Purpose Isn't Found. It's Revealed When You Stop Performing
Last time, we talked about values and beliefs, how most of us live from a template we didn't design, absorbing what mattered to everyone else until it became our default.
Your beliefs shape what you think is possible. Your values decide what you prioritize. And together, they quietly script the life you end up performing.
So if those beliefs and values were inherited, what does that mean for your purpose? It means the purpose you think you're chasing might not even be yours.
The Illusion of Purpose
People love to talk about finding purpose, as if it's lost somewhere, waiting for you to stumble across it after the right podcast or retreat. But purpose isn't something you find. It's what becomes visible when you stop performing someone else's values.
For years, I performed. I was the responsible one, the steady one, the woman who made everything work. I thought that was purpose, to hold it all together. It wasn't. It was programming.
The Slow Reveal
Purpose doesn't reveal itself when life finally makes sense; it appears in the quiet after you stop pretending it does.
I have looked at purpose from many worthy angles. In the end, for me, for King Tide, purpose isn't a destination or a job title. It's a state of alignment between what you believe, what you value, and how you live. It's what rises naturally when your inner truth stops fighting your outer performance.
This understanding came partly from living it and partly from existential philosophy. Sartre wrote that we're "condemned to be free", that our purpose isn't given to us, it's created through our choices.

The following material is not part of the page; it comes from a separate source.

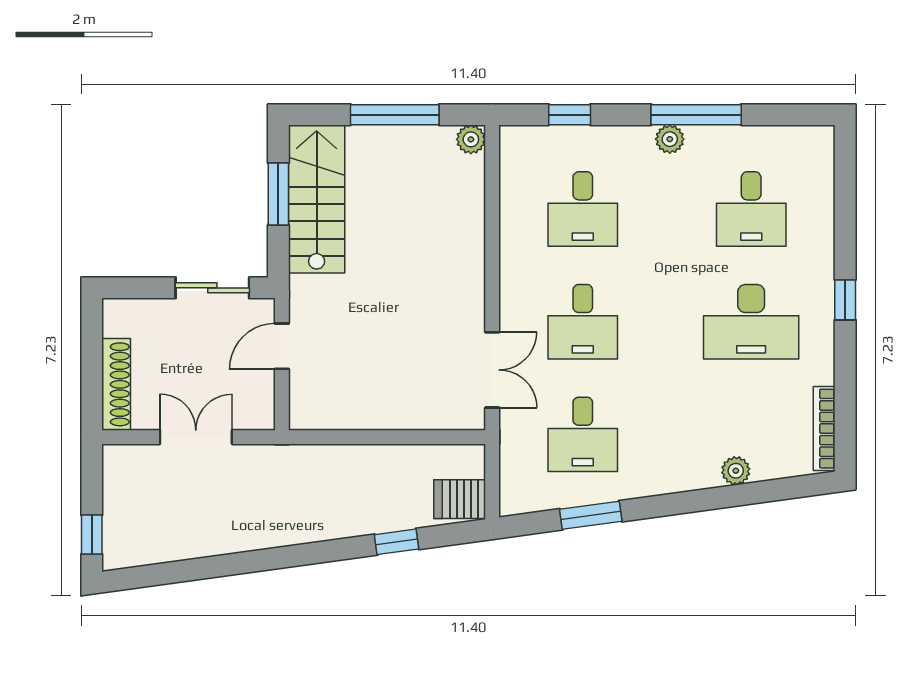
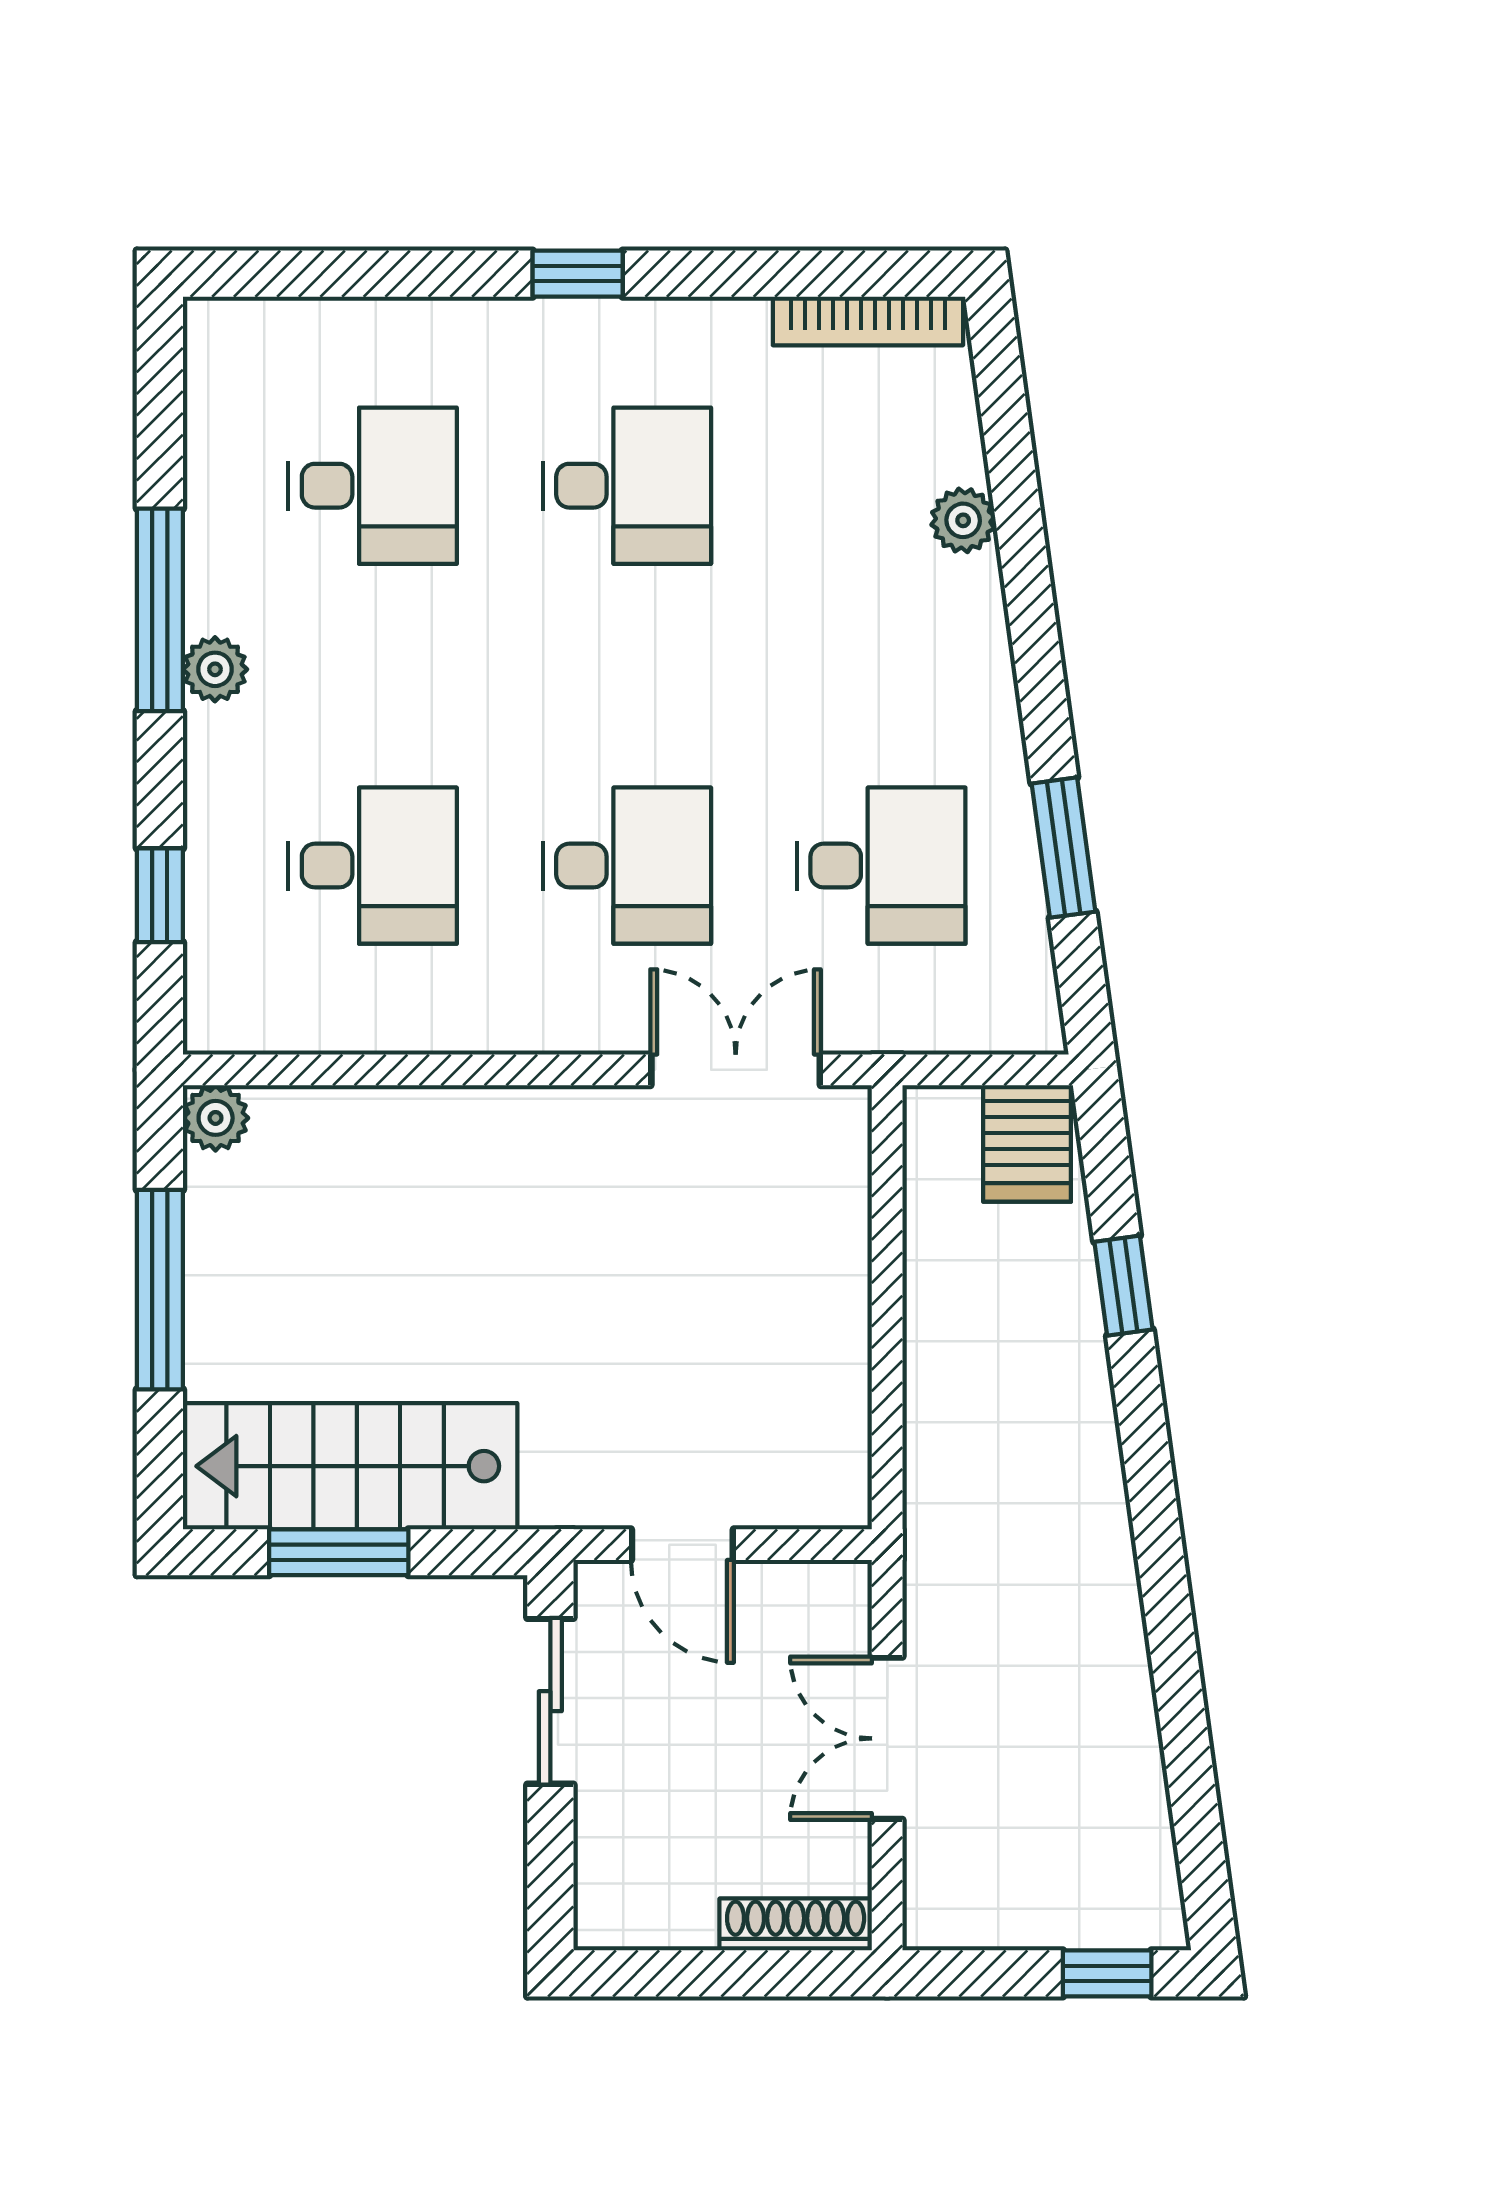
desk: (751, 322) -> (627, 486), width x0.73
shoe rack: (116, 384) -> (796, 1924), width x0.74, depth x0.81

Beauvoir took it further: freedom only becomes real when we live authentically, when we stop hiding behind roles and take responsibility for who we're becoming, and when we recognize that our freedom connects to others'. That choosing ourselves authentically not only frees us, it models freedom for those watching.
That's exactly what I was doing without knowing the philosophy, peeling back the roles, facing the freedom, choosing even when the choosing felt terrifying. Reading them later didn't teach me something new. It gave me language for what I'd already started living.
I've been assembling my purpose these past years, grasping at pieces of it while old and new beliefs fought it out in my head, while my values were being rewritten and redefined. Purpose didn't arrive all at once. It showed up slowly, quietly, as I gave it space to breathe, as I stopped feeding the self-doubt, the guilt, and the noise of all my supposed mistakes.
And the hardest part wasn't finding purpose. It was owning it. Letting it define me. Letting it be part of me without apology. Even now, it still feels sacred, fragile, raw. It's not something I talk about easily.
And maybe that's how it's supposed to be. Purpose doesn't shout. It waits. It reveals itself in the pauses, in the moments you stop fixing, stop performing, and start listening.
That's the un-skippable work. You can't rewrite your beliefs while you're still afraid of what they protected. You can't choose new values while you're clinging to the old ones out of habit. You can't access your purpose while you're still performing someone else's definition of it.
It takes time. Silence. Dissonance. The uncomfortable space between who you were and who you're becoming. But that's where purpose lives, beneath the noise, waiting for you to stop pretending long enough to hear it.
The Cost and the Clarity
Living from your real values doesn't come free. People sometimes leave or sometimes you leave. You doubt yourself. Your old life stops fitting.
It's not rebellion. It's realignment. You don't have to burn everything down like I did. But the people who benefited from your compliance will still call it selfishness.
I'm still in that tension: still rebuilding, still being told I'm reckless, still doubting myself. But there's a peace that wasn't there before, the kind that comes from no longer performing.
What I Know Now
The doubt that follows isn't proof you're wrong, it's proof you're growing.
And once you see the gap, you can't unsee it.
Purpose isn't the reward for getting it right. It's what rises when you start choosing what's real.
For the Ones Who Are Ready
If you're reading this and something inside you is shifting , that quiet click of recognition, you're already closer than you think.
You don't need a roadmap. You just need to start noticing where you're still performing someone else's values. Notice what feels forced. Notice what drains you. Then, piece by piece, choose truth instead.
It won't feel like finding purpose. It'll feel like remembering yourself.
Anchor Thought: Purpose isn't something you search for. It's what finally surfaces when your beliefs and values start belonging to you.